[问题与任务]
1) 根据这段关于 Caffe Net 的摘录，回答下列问题，每题单独一行：
(a) 注释说 layers_ 记录的是什么？
(b) 按英文注释，top_vecs 存放的是什么？
(c) layer_names_ 声明为什么类型？
2) 依据这段关于 Caffe Net 的摘录最后一行注释，说明 learnable_params_ 与 params_ 之间有什么对应关系，用一到三句话作答。
3) 判断下列说法是否与这段关于 Caffe Net 的摘录相符，每项回答“是”或“否”，并引用摘录中起决定作用的原文：
(a) bottom_need_backward_ 被声明为存放 bool 值的二维 vector。
(b) param_id_vecs_ 的元素类型是 string。
(c) layers_ 的注释说明它记录每一层的输出。

[摘录]
=-=-=-=-=

• Caffe学习--Net分析

    Caffe_Net

    1.基本数据

        vector<shared_ptr<Layer<Dtype> > > layers_; // 记录每一层的layer参数
    vector<vector<Blob<Dtype>*> > bottom_vecs_;
    vector<vector<int> > bottom_id_vecs_;
    vector<vector<bool> > bottom_need_backward_;
    /// top_vecs stores the vectors containing the output for each layer
    vector<vector<Blob<Dtype>*> > top_vecs_;
    vector<vector<int> > top_id_vecs_;
    vector<vector<int> > param_id_vecs_;
    vector<string> layer_names_;
    //learnable_params_[learnable_param_ids_[i]] == params_[i].get()

=-=-=-=-=

[所给数据]
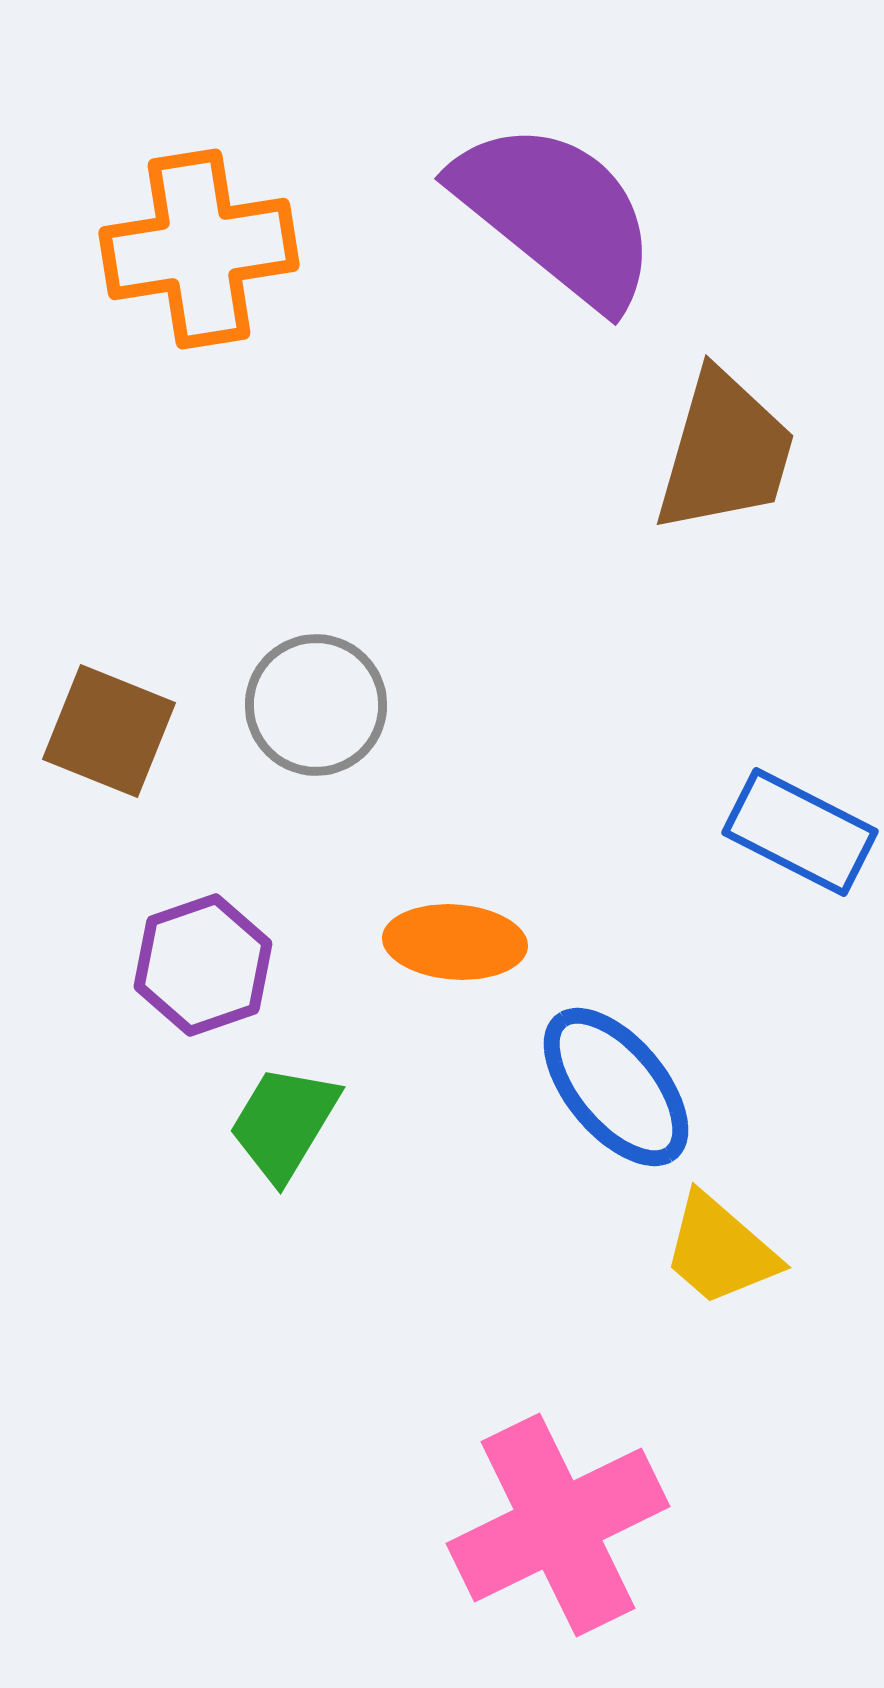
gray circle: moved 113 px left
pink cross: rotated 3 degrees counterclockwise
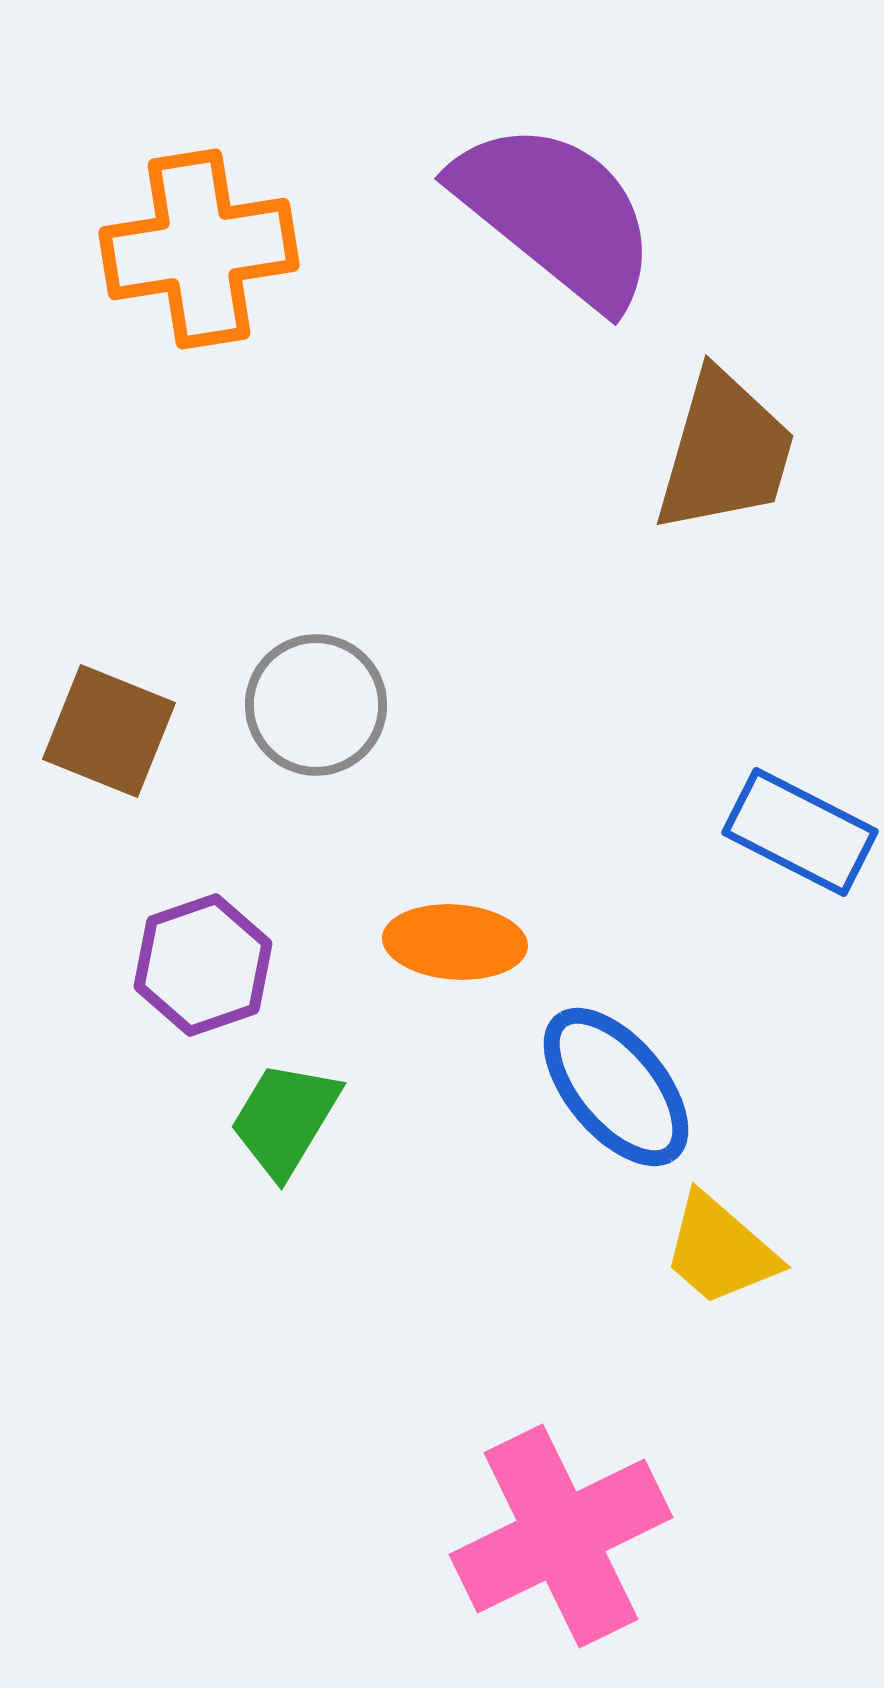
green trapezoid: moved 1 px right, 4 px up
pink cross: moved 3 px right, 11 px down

=-=-=-=-=

[预期输出]
1)
(a) 记录每一层的 layer 参数。
(b) 存放包含每一层输出的向量。
(c) vector<string>。

2) 注释给出等式 learnable_params_[learnable_param_ids_[i]] == params_[i].get()。对任意下标 i，learnable_params_ 中下标为 learnable_param_ids_[i] 的那一项，与 params_[i].get() 得到的指针相同。

3)
(a) 是。“vector<vector<bool> > bottom_need_backward_;”
(b) 否。“vector<vector<int> > param_id_vecs_;”
(c) 否。“记录每一层的layer参数”